The lines to retype are the one with "- [Technology logos" and all that follow it to the end of the entries below; copy them exactly and nothing else.

───── GIVEN DATA ─────

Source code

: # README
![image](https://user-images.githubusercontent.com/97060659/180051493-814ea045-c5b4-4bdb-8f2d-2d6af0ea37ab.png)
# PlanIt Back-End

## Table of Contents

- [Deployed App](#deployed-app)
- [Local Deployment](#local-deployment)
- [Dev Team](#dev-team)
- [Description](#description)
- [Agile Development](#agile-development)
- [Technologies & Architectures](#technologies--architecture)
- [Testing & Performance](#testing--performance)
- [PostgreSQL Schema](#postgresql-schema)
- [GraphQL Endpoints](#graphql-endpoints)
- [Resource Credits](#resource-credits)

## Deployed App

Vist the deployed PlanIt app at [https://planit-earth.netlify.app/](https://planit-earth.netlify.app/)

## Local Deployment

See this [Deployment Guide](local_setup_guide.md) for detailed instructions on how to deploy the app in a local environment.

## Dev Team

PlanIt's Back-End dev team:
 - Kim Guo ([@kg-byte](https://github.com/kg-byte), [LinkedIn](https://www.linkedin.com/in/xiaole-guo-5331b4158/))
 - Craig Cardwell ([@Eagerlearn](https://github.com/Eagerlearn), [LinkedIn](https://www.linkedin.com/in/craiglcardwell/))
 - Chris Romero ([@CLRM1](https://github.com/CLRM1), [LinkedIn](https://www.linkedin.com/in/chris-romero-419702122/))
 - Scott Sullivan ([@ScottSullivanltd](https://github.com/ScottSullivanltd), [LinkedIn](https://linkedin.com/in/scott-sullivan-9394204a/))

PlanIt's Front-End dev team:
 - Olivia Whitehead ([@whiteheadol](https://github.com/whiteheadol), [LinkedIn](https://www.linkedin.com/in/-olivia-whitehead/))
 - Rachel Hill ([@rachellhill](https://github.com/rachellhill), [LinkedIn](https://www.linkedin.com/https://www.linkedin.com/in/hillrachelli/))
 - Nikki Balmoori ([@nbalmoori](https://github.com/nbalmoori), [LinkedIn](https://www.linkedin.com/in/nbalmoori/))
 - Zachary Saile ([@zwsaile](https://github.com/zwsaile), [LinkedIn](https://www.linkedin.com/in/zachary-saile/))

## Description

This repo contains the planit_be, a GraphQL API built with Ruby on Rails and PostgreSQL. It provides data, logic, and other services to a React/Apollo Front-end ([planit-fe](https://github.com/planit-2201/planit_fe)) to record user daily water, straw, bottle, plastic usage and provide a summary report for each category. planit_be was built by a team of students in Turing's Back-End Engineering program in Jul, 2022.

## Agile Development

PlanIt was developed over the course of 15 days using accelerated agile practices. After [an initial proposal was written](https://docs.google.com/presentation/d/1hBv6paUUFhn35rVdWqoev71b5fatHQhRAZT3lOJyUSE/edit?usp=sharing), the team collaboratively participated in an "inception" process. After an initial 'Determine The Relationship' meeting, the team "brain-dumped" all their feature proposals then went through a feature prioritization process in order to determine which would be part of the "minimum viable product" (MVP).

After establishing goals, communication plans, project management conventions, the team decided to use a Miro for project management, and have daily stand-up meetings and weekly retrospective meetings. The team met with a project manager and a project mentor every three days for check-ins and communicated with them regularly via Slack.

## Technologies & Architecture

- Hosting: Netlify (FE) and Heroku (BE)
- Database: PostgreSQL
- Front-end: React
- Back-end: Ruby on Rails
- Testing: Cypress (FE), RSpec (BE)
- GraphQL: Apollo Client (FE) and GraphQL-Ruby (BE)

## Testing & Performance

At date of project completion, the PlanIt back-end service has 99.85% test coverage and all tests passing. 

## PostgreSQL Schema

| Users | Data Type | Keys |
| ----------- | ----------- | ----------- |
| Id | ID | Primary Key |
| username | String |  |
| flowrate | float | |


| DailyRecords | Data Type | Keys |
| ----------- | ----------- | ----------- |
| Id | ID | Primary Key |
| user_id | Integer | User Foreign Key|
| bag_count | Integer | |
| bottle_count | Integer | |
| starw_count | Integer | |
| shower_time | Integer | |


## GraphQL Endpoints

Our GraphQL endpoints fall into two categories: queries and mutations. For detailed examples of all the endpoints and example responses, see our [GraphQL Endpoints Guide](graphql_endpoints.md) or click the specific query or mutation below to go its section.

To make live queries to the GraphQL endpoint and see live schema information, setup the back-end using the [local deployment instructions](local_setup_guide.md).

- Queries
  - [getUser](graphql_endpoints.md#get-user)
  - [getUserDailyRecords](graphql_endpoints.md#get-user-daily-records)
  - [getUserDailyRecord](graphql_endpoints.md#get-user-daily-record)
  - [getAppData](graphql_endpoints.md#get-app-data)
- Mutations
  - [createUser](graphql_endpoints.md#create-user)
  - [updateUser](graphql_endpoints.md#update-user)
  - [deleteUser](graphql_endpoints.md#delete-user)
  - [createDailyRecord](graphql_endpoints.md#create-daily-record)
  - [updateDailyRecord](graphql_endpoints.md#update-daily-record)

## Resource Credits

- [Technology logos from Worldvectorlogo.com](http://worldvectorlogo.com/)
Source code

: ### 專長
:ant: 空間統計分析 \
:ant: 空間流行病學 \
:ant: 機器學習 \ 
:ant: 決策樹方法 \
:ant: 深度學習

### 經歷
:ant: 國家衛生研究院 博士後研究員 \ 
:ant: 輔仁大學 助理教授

─────

▶ **RESPONSE TO THIS TASK**:
- [Technology logos from Worldvectorlogo.com](http://worldvectorlogo.com/)
Source code

: ### 專長
:ant: 空間統計分析 \
:ant: 空間流行病學 \
:ant: 機器學習 \ 
:ant: 決策樹方法 \
:ant: 深度學習

### 經歷
:ant: 國家衛生研究院 博士後研究員 \ 
:ant: 輔仁大學 助理教授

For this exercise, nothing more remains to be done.